The letter is about the 2016 election and the future of American politics, the Daily Mail observes.
The letter was published in Teen Vogue and went live online on Dec. 19.
"[F]or me, the 2016 Election was most of all about you and the world I wanted for you and your generation to grow up in," the 37-year-old activist said in the letter to Charlotte, 3, and Aidan, 1. "While your grandmother's name was on the ballot, for me, it was an election fundamentally about our country's future, about your future."
Then she wrote of their societal status. "We are very blessed and lucky," she said. "Lucky in our privilege -- you do not know what it is like to be hungry, to be homeless, to not have health care, to not have books to read, to not have a safe place to play in, to not know if your parents may be taken away in the night, to not have safe drinking water."

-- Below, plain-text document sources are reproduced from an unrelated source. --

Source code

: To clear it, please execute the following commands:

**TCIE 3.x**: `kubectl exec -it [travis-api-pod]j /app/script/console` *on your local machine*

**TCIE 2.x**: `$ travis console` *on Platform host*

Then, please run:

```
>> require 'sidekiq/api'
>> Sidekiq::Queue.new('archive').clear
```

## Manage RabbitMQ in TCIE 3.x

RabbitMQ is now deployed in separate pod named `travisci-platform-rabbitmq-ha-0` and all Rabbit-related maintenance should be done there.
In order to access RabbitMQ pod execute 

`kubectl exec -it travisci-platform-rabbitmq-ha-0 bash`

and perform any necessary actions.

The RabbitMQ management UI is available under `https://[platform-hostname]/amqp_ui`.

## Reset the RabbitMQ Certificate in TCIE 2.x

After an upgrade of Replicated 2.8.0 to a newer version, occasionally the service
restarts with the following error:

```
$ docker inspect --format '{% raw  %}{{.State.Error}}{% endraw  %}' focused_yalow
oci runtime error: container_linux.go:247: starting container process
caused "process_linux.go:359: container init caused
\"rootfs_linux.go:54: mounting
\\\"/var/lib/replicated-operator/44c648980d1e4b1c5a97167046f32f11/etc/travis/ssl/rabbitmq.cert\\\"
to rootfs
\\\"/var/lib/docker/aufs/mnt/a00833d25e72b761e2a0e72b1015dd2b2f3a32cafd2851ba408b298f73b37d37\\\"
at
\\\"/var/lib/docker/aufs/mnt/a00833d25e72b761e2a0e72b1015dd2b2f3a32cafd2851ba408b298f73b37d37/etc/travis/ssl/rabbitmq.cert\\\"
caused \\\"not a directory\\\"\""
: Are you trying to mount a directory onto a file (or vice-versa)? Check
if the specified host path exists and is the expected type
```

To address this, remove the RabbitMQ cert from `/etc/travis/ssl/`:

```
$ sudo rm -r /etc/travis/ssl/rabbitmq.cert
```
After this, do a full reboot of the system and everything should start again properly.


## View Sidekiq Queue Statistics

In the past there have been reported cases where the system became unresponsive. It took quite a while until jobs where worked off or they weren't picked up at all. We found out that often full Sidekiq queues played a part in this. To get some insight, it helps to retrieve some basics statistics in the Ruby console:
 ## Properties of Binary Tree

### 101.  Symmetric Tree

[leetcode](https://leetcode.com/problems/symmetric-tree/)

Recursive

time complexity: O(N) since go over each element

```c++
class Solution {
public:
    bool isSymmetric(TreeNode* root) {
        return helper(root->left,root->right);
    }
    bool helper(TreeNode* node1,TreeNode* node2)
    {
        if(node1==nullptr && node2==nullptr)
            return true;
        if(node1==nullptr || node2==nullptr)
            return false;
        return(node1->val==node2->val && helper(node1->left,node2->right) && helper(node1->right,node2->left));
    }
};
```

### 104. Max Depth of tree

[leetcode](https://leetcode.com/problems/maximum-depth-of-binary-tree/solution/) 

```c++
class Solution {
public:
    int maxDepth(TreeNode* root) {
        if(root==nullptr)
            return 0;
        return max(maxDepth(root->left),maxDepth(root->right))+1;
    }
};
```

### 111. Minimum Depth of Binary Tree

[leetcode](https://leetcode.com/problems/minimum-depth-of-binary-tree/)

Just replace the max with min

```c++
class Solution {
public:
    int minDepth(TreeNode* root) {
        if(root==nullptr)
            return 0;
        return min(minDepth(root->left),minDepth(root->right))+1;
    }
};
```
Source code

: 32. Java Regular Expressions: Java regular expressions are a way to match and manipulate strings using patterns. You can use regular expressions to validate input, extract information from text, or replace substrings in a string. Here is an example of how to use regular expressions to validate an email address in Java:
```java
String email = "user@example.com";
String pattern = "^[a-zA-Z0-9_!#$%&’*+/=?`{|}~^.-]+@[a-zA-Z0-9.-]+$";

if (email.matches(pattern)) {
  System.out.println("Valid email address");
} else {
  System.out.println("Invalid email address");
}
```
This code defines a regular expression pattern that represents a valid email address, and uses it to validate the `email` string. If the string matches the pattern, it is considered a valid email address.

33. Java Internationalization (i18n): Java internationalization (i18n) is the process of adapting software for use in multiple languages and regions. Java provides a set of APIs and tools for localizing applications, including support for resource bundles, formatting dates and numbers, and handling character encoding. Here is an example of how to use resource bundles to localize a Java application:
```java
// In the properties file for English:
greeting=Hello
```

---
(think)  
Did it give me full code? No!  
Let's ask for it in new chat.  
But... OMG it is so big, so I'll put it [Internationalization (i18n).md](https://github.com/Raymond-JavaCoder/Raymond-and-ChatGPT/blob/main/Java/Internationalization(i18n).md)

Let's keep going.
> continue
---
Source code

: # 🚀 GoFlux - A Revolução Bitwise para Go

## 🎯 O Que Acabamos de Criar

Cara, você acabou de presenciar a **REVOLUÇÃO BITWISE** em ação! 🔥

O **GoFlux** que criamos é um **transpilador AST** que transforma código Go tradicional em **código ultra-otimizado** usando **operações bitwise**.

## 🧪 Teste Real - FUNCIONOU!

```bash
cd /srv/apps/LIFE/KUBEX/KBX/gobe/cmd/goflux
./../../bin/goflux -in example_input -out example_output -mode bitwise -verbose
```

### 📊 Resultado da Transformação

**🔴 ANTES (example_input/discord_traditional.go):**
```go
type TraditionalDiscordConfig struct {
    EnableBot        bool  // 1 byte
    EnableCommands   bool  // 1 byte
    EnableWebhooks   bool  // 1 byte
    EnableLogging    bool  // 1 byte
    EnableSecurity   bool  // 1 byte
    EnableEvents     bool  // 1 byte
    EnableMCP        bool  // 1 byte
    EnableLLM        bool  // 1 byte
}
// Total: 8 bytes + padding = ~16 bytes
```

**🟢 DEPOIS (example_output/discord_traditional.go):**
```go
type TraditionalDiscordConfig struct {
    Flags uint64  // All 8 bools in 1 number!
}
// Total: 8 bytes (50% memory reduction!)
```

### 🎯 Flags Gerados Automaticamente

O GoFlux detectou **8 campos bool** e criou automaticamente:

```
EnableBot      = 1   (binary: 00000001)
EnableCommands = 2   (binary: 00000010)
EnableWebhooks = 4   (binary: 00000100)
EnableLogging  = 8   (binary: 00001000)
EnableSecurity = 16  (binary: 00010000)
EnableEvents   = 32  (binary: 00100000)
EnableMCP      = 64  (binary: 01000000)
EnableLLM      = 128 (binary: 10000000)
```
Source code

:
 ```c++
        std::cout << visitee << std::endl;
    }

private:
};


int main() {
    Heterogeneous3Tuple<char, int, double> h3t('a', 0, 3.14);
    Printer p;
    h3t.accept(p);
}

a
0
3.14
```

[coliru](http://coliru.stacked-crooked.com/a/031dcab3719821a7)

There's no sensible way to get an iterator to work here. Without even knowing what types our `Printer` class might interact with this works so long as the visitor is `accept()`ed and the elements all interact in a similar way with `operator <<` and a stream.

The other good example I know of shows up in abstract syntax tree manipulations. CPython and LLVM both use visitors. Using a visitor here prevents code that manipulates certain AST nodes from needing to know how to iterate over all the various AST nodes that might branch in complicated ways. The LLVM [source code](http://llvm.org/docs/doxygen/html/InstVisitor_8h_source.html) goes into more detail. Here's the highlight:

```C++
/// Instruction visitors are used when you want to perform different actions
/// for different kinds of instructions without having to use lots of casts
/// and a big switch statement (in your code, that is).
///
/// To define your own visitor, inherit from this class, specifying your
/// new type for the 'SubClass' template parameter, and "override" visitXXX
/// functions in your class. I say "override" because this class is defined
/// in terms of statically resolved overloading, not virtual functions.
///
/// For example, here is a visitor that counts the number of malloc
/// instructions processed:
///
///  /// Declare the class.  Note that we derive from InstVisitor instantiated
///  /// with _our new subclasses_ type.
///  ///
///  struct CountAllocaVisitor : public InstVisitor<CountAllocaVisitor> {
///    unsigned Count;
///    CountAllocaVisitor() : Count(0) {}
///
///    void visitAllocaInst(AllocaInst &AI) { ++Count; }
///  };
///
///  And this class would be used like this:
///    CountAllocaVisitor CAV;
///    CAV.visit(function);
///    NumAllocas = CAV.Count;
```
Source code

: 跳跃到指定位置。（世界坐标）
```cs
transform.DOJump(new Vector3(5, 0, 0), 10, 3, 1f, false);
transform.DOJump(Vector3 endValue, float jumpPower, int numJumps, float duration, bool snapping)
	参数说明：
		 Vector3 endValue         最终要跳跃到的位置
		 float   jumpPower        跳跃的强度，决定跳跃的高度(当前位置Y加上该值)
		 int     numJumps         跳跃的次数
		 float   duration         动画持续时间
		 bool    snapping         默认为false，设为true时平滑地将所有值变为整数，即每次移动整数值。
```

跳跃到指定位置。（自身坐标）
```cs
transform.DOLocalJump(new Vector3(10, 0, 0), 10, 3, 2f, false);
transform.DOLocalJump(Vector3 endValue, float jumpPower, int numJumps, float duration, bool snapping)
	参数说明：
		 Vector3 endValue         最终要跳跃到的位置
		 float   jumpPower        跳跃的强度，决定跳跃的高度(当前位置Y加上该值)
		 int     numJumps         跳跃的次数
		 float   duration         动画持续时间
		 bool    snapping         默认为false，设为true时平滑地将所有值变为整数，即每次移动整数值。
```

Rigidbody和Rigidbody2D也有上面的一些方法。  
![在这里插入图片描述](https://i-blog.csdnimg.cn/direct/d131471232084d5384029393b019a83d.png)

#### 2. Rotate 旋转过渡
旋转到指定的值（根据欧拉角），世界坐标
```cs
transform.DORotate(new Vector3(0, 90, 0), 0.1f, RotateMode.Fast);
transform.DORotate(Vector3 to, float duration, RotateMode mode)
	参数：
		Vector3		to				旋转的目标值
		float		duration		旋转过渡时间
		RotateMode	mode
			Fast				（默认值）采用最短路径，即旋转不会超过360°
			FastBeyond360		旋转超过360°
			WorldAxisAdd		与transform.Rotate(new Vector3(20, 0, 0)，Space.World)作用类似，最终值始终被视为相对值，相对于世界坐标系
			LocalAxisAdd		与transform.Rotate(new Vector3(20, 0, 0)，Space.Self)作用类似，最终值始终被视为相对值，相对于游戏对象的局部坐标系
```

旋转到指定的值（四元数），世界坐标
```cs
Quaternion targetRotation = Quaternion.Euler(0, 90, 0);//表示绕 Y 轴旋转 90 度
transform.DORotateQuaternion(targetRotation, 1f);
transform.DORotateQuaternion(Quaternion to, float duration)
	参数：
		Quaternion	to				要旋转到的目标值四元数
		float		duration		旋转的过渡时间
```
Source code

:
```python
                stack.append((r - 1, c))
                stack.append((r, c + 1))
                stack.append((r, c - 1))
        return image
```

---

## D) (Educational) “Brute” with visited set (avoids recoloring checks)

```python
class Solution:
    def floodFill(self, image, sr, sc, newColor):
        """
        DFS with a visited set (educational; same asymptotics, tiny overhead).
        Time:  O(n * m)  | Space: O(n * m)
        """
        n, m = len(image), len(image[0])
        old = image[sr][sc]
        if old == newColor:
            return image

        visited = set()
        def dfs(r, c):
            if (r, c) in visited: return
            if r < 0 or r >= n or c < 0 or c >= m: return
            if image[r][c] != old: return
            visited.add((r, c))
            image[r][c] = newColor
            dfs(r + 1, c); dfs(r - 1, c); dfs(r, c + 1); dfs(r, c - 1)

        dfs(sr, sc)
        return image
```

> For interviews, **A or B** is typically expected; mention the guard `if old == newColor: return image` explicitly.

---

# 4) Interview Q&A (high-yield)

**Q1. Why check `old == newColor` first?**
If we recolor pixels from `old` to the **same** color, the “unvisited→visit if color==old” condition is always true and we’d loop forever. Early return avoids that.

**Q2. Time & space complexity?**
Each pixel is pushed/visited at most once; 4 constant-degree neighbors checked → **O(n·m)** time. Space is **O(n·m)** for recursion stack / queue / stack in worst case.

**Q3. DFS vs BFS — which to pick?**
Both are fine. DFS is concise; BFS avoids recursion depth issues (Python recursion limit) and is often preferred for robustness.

From there, she segued into the issue of race. "You will not have to worry about whether you may be shot because of your skin color colliding with generations of racist rot," she told her kids.
Eventually, she transitioned into a critique of President Donald Trump.
Referring to the 2016 presidential campaign, she wrote how her mother, former Secretary of State Hillary Clinton, "talked about how people with racist, sexist, xenophobic, homophobic views that then-candidate Trump emboldened and validated."
She explained her mother "repeatedly called out then-candidate Trump and others for their hate speech," on the campaign trail.
Next, the former first daughter herself called out Donald Trump:
I foolishly used to believe that the political and the personal could be separated; I no longer believe that. We have a president who excuses neo-Nazis, who wants to ban members of our military because of who they are and keep out immigrants because of who they worship; that's personal regardless of our religion, our gender, or where we're from. We have a president who denies science, whether it's vaccines or climate change or evidence that, yes, health insurance helps save lives; that's personal, too, because it's about protecting our public health today and in the future. The marked rise in bullying in our schools, with some kids citing President Trump's words to taunt others? That's personal, too. Protecting children isn't someone else's job; it's all our jobs -- even if the president doesn't think it's his.
Clearly viewing the current president as a step backward for the country, she said that the election of Donald Trump makes it clear that "who is elected to office matters," and that "a core lesson of this time in your early lives is that progress is possible, but it is not inevitable. It must be protected and advanced at the ballot box and beyond."
Speaking of the role of citizenship in a democracy, she advised: "We're citizens not just when we campaign or when we vote or when we protest. We're citizens every day in the way we treat one another, what we stand for, and what we stand against."
She closed by telling her children that she "really can't wait to hear what you think about, well, everything, including 2016."
And she ended on a positive note. "The 2016 election didn't have the outcome I hoped for, but my hopes for your futures haven't changed."
As for Chelsea Clinton's own future, it is widely assumed that it will include running for political office, as Politico observes.